Ce matin, elles sont quatre, trois infirmières et une neuropsychologue, face à une douzaine de patients schizophrènes.

«Il s'agit de donner la possibilité aux patients de reprendre le pouvoir sur leur propre vie, qu'ils aient la force, l'envie de décider par eux-mêmes, de faire», explique de Dr Yann Hodé, psychiatre du service.

Il a imaginé cette expérience originale après avoir assisté à une conférence sur l'empowerment, de Marianne Farkas (center of psychiatric rehabilitation, Boston University).

Comme elle, il n'aime pas le terme «patient», qui place d'emblée l'individu dans un rapport asymétrique à l'institution mais il en use quand même, faute d'alternative satisfaisante, écartant «client», «bénéficiaire» ou «usager».

Autonomie

Son service, le pavillon 12, suit une cinquantaine de «patients» donc, tous schizophrènes. «La mission d'un hôpital, même de jour, n'est pas de faire de l'accompagnement et du soutien. Ici, on s'est repositionné clairement sur le soin. Nous les entraînons à acquérir des compétences perdues ou qu'ils ont du mal à apprendre. L'objectif est qu'ils puissent avoir une vie stable, sans hospitalisation, qu'ils deviennent autonomes». I

ls ne fréquentent jamais plus de deux ans le pavillon 12. L'étape suivante c'est le GEM, groupe d'entraide, une association de patients. Là, les malades s'organisent entre eux, élisent un bureau, décident, élaborent un planning d'activités. Les audits d'embauche de l'hôpital font partie de ce processus d'autonomisation.

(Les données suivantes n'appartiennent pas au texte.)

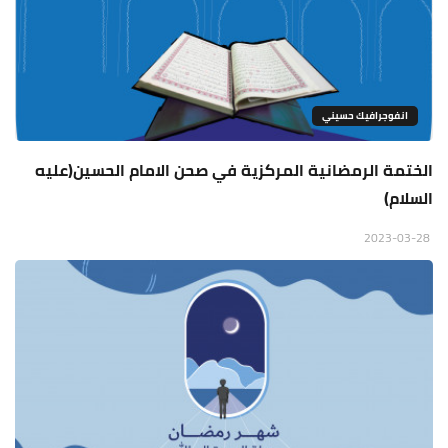
انفوجرافيك حسيني
الختمة الرمضانية المركزية في صحن الامام الحسين(عليه
السلام)
2023-03-28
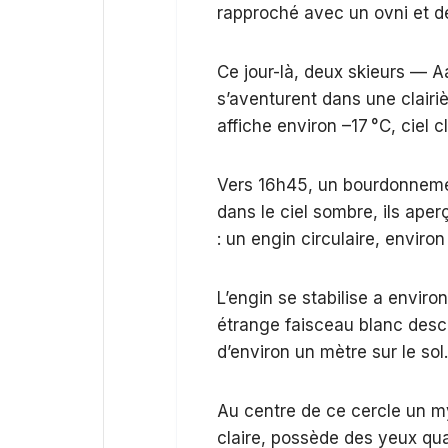
rapproché avec un ovni et de
Ce jour-là, deux skieurs — A
s’aventurent dans une clairi
affiche environ –17 °C, ciel c
Vers 16h45, un bourdonnement
dans le ciel sombre, ils aper
: un engin circulaire, enviro
L’engin se stabilise a envir
étrange faisceau blanc desc
d’environ un mètre sur le sol
Au centre de ce cercle un my
claire, possède des yeux qua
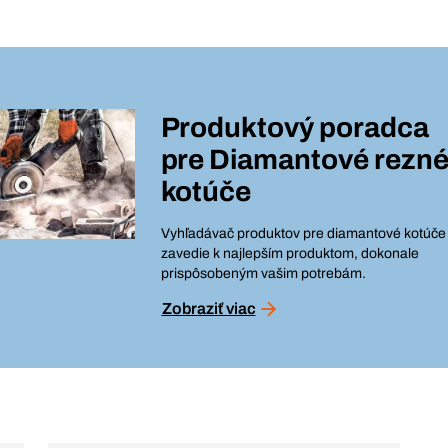
Produktový poradca
pre
Diamantové rezn
kotúče
Vyhľadávač produktov pre diamantové kotúče
zavedie k najlepším produktom, dokonale
prispôsobeným vašim potrebám.
Zobraziť viac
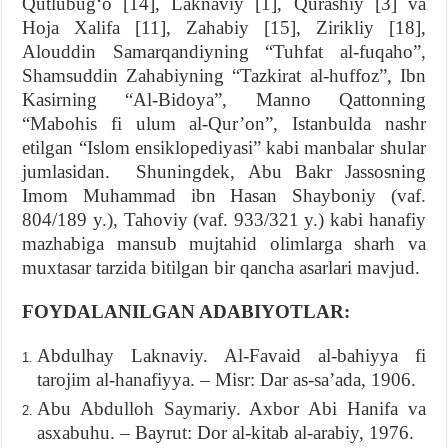
Qutlubug‘o [14], Laknaviy [1], Qurashiy [3] va
Hoja Xalifa [11], Zahabiy [15], Zirikliy [18],
Alouddin Samarqandiyning “Tuhfat al-fuqaho”,
Shamsuddin Zahabiyning “Tazkirat al-huffoz”, Ibn
Kasirning “Al-Bidoya”, Manno Qattonning
“Mabohis fi ulum al-Qur’on”, Istanbulda nashr
etilgan “Islom ensiklopediyasi” kabi manbalar shular
jumlasidan. Shuningdek, Abu Bakr Jassosning
Imom Muhammad ibn Hasan Shayboniy (vaf.
804/189 y.), Tahoviy (vaf. 933/321 y.) kabi hanafiy
mazhabiga mansub mujtahid olimlarga sharh va
muxtasar tarzida bitilgan bir qancha asarlari mavjud.
FOYDALANILGAN ADABIYOTLAR
:
Abdulhay Laknaviy. Al-Favaid al-bahiyya fi
tarojim al-hanafiyya. – Misr: Dar as-sa’ada, 1906.
Abu Abdulloh Saymariy. Axbor Abi Hanifa va
asxabuhu. – Bayrut: Dor al-kitab al-arabiy, 1976.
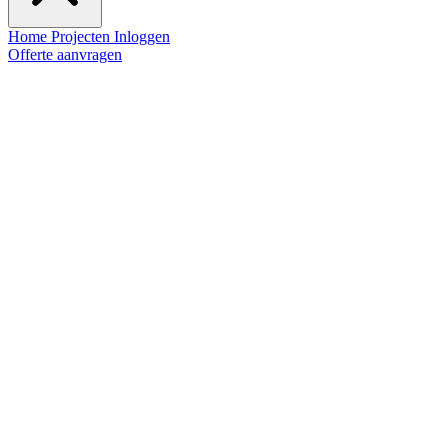
Home
Projecten
Inloggen
Offerte aanvragen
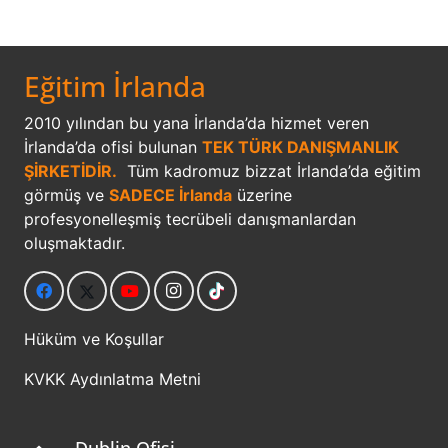
Eğitim İrlanda
2010 yılından bu yana İrlanda’da hizmet veren
İrlanda’da ofisi bulunan
TEK TÜRK DANIŞMANLIK
ŞİRKETİDİR.
Tüm kadromuz bizzat İrlanda’da eğitim
görmüş ve
SADECE İrlanda
üzerine
profesyonelleşmiş tecrübeli danışmanlardan
oluşmaktadır.
Hüküm ve Koşullar
KVKK Aydınlatma Metni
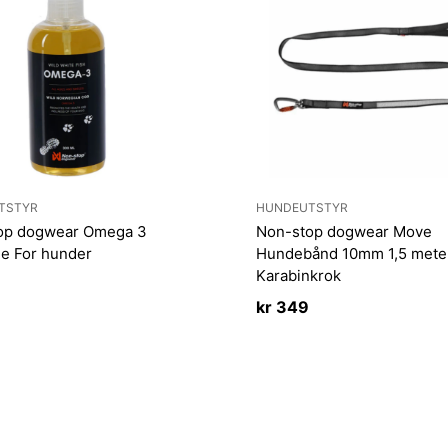
TSTYR
HUNDEUTSTYR
op dogwear Omega 3
Non-stop dogwear Move
je For hunder
Hundebånd 10mm 1,5 mete
Karabinkrok
kr
349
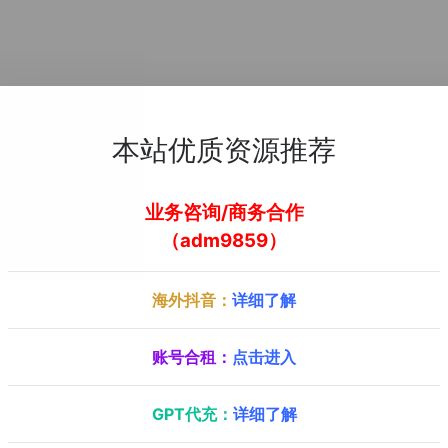
本站优质资源推荐
业务咨询/商务合作
（adm9859）
海外抖音：
详细了解
账号合租：
点击进入
GPT代充：
详细了解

«On ne peut pas demander aux patients de se prendre en main et en même temps ne leur donner aucun pouvoir», relève le Dr Hodè, qui leur permet ainsi d'accéder à un «pouvoir symbolique» sur les embauches. «Ils ont un avis consultatif, un avis qui ne s'impose pas mais qui a quand même de la valeur, à l'instar de ce qui existe en démocratie, comme le Conseil économique social et environnemental, du Conseil d'Etat», décrit-il.

Après l'échange, les malades sont invités à voter à main levée pour ou contre l'intégration dans l'équipe du professionnel. Concrètement, ils n'ont pas la possibilité de virer le personnel, mais ils ont leur mot à dire. Un premier pas essentiel dans la mesure où le défaut d'initiative, de motivation et l'inaction font partie intégrante de la pathologie.

«Nos patients ont tendance à être passifs et obéissants. Ils n'osent pas. Pour lutter contre cela, il faut les remettre dans une situation où ils doivent se positionner, leur donner le droit d'exprimer un désaccord», argumente le praticien.